(Dataset entries)
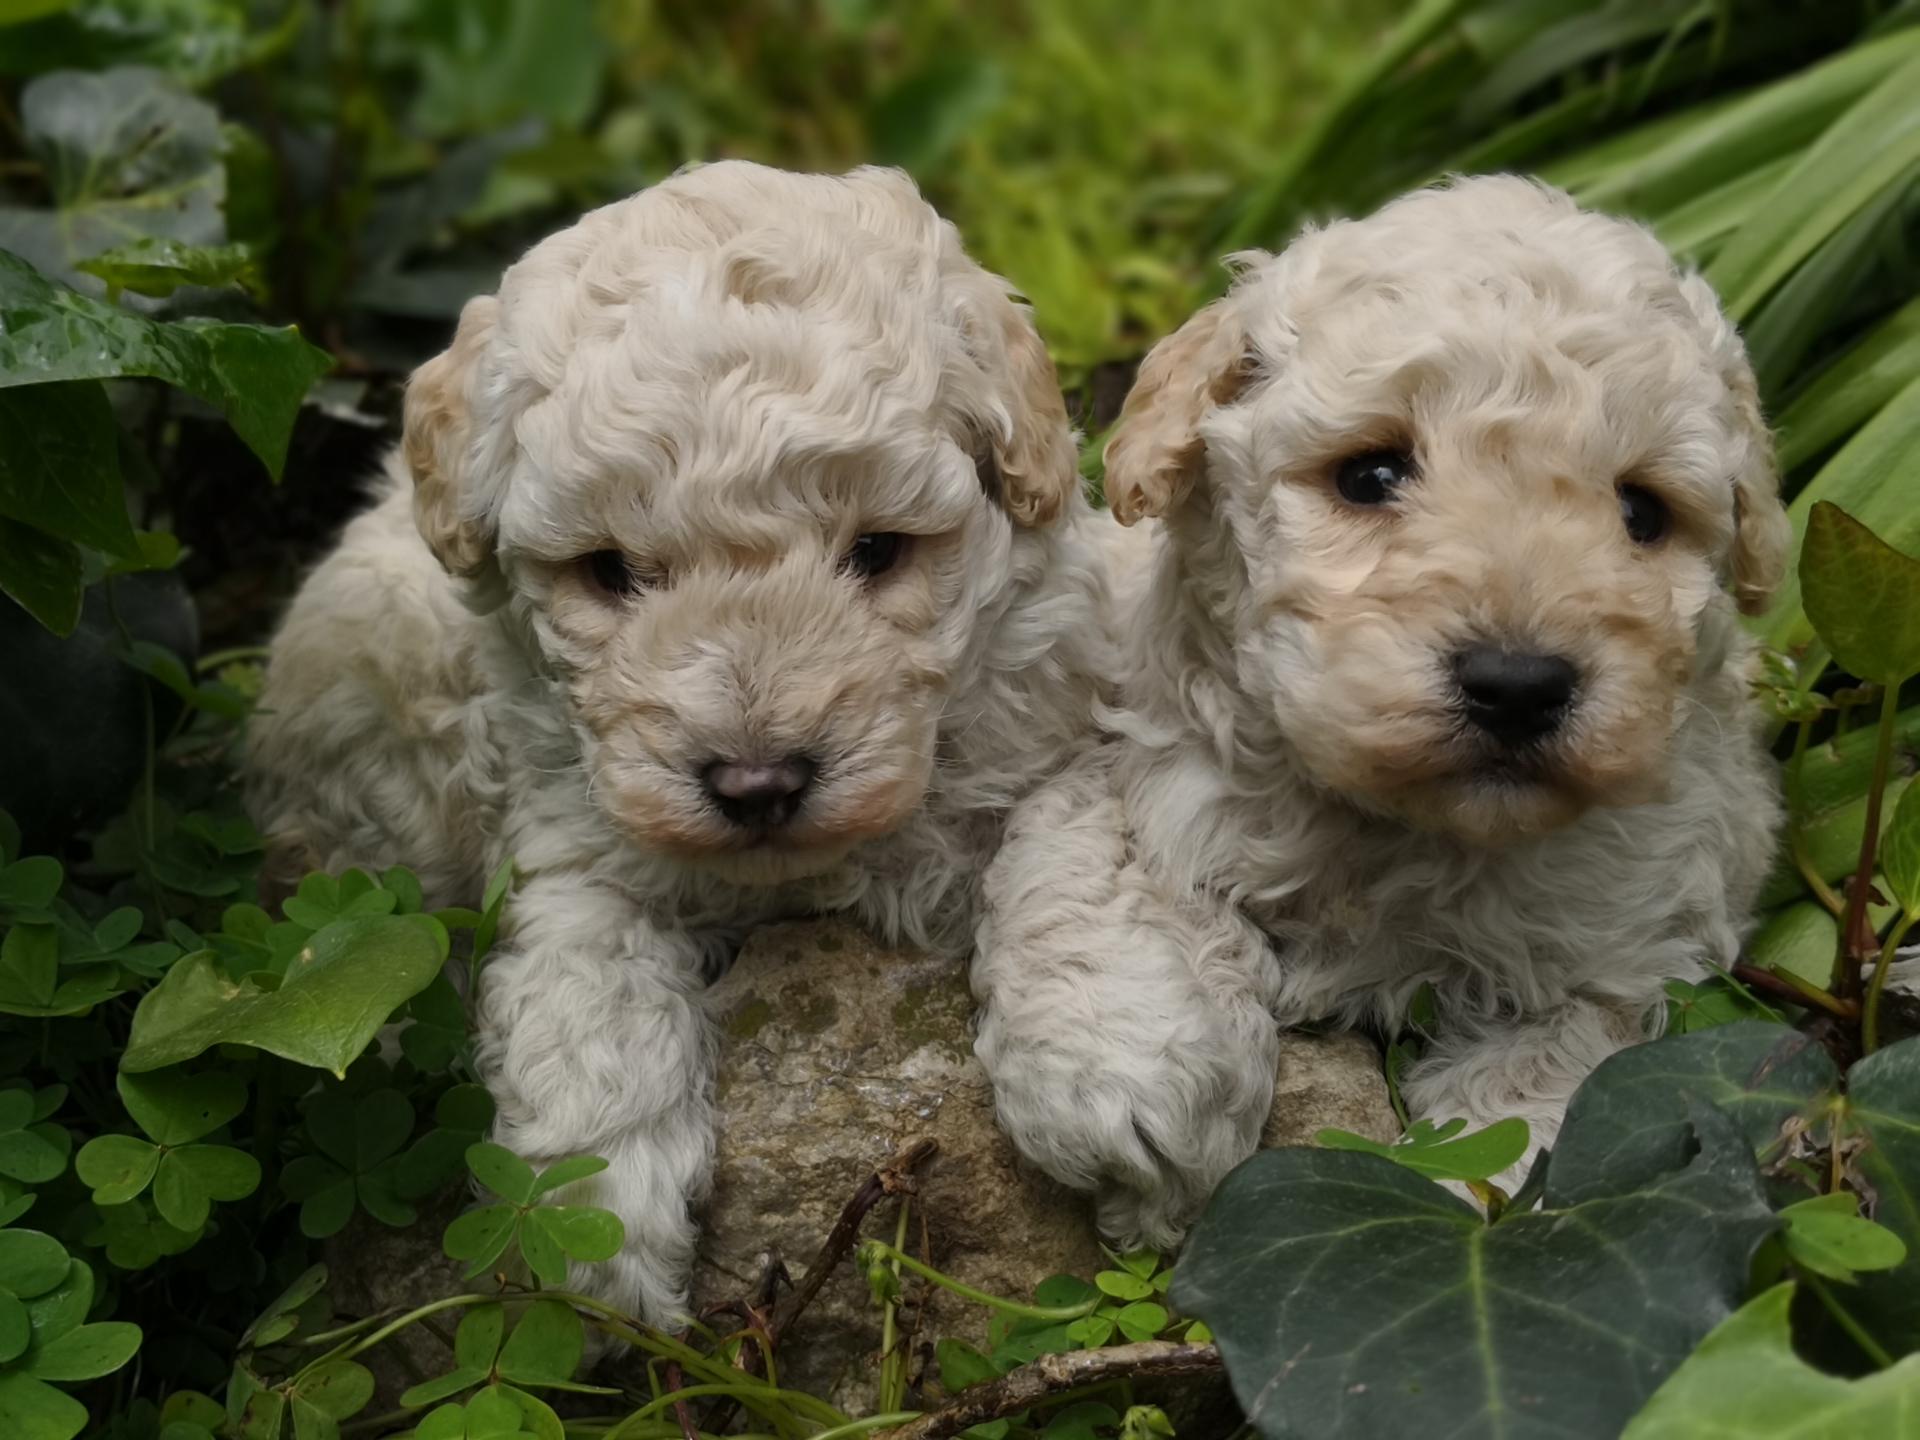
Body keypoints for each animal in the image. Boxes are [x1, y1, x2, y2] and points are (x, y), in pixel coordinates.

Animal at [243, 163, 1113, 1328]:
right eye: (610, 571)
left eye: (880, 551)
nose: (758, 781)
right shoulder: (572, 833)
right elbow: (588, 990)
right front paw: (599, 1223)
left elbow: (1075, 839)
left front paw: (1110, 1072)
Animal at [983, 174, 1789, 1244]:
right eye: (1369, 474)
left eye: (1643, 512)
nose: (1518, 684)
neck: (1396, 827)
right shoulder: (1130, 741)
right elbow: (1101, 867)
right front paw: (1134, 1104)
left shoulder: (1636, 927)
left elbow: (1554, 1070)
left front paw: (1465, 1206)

WORK REQUEST:
Report each line above containing the string "front".

THE ANSWER:
right front paw: (599, 1223)
left front paw: (1110, 1072)
right front paw: (1134, 1104)
left front paw: (1465, 1206)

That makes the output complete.